İnsanın ilgi alanlarının gelişimine göre aldığı, alıp okuduğu dergiler de değişiyor zamanla elbette. Ancak bazı dergiler bireyin kişisel tarihinde olduğu kadar toplumun kültürel tarihinde de hem tanık hem de etkin bir özne olabiliyor. 7o’li ve 8o’li yılların, yani İlhan İrem’in de “Hey, altınçağın karakutusu” derken imlediği o altın çağ yaşanırken, ilkgenç olan bizler de oradaydık, o çağa tanık olarak, elimizde Hey Dergisi. Son birkaç yılına yetişmiştik ama yetiştik. Şimdi buradan bakınca, çocukluğun çizgi romanlarından, ergenlik çağının meraklarının başında gelen popüler kültür müzik dünyasına yönelen ilgimizi ilk besleyen dergiydi Hey, aslında tek. Kimimiz resimlerini kesip defterlerine, kaplanmış kitap kapaklarına yapıştırırdı, kimimiz odasının duvarlarına astı. Kimi ise her yeni sayıyı arşivine ekledi. Biz büyüyüp üniversite için başka kentlere giderken, başka yerlere meraklanan ilgi alanlarımızı da yanımızda götürdük, zaten Hey de yerini bir dolu yeni dergiye bırakıp gitmişti. Onunla birlikte giden aslında bir naif dönem, bir başka incelikti ya, aslında bizim de ilk heyecanlarımız, dünyayı keşfetmeye kocaman açılmış gözlerle bakan heveslerimiz, ilk gençliğimizdi. Hey dergisi bu toplumun müzik kültürüne yetmiş ve seksenlerde nasıl etkili dokunuşlar yaptıysa, en az iki kuşağının dünyayı algısında da izler bırakmıştır.
Hey dergisinde yirmi beş yıl çalışan, kırk bir yıldır da gazeteciliğe emek vermiş olan Hulusi Tunca’nın dergide yayımladığı yüzlerce röportaj arasından seçtikleri Esen Kitap tarafından “Yetmişler” adı altında toplandı. Derlemede ayrıca bazı isimlerin Hey için yazdığı yazılarla Tunca’nın yaptığı haberler de bulunmakta.

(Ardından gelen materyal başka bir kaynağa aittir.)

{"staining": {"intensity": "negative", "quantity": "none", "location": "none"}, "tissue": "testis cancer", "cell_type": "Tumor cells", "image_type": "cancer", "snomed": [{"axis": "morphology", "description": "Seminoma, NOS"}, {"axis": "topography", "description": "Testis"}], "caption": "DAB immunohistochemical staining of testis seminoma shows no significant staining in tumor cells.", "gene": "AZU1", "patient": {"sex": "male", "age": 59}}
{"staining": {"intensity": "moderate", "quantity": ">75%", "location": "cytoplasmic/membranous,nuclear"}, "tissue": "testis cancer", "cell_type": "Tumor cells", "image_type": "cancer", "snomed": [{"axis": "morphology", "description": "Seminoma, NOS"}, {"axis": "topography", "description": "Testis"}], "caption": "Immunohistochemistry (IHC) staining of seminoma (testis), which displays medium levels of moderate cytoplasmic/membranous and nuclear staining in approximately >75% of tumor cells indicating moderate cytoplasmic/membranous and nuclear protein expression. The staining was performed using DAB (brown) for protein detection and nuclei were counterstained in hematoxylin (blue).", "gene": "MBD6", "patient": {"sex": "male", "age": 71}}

Kitabın ilk bölümü, Hulusi Tunca’nın “Arkamdan” değil “yüzüme” konuştular, dediği, hayatta
olan müzik, sinema ve magazin kişilerinin dergi ve Tunca hakkındaki görüşlerine ayrılmış. Kitaba alınan ve Hey’de yer almış 18 Kasım 1970 tarihli ilk yazıyı ise Barış Manço, Tayyare Sineması’nda vereceği konser öncesi Bursa’dan yazmış. Bursa hakkındaki görüşleri, konser turnesiyle ilgili izlenimleri… Bazıları özellikle Hey için yazdığı yazısı, bazıları hakkında yapılan haber, bazıları da söyleşisiyle kimler yok ki Yetmişler’de… Hümeyra, Âşık Veysel, Âşık Mahzuni Şerif, Esmeray, Kemal Yımazer, Erkin Koray…
Kitapta ayrıca röportaj sonlarında o sayının yayımlandığı haftanın müzik listeleri de yer almakta. Eğlendirmek değerlidir ve elbette etkiler de, görünen o ki listelerdeki birçok isim o dönem için parlamış, eğlendirmiş, etkilemiş, sönmüş. Ancak bazı isimler şimdiki kişisel müzik listelerimizde de aynı biçimde sıralanabilir. Eski şarkılara internet ortamında kolayca ulaşılması yeni kuşakların onları bulup dinlemelerini sağlıyor, dinlemekle kalmıyor onları seviyorlar, bunu sosyal medya paylaşımlarından da görüyoruz. Aslında bazı isimler için derin kazılar yapmaya da gerek yok, onların şarkıları aramızda kesilmeden söylenip durmakta. Bir değer olarak kişisel ve kültürel dünyamızın listelerinde de hep olacakları görülen Barış Manço, Cem Karaca, Fikret Kızılok gibi isimlerin yıllar öncesindeki o dipdiri, yaşam dolduran sözlerini okumak, kişinin kendi yaşamı ve ömrü üzerinde bir muhasebe gezisine çıkmasını tetikleyebilecek hoş bir deneyim. Ayrıca o yılların genç müzisyen ve gazetecilerini konu eden Yetmişler kitabı o dönemin müzik anlayışını, dolayısıyla toplumsal birçok anlayışı da odağımıza getirmekte. Toplumbilimciler, basın yayın öğrencileri, genç müzisyen adayları için de incelenmesi gereken bir kitap.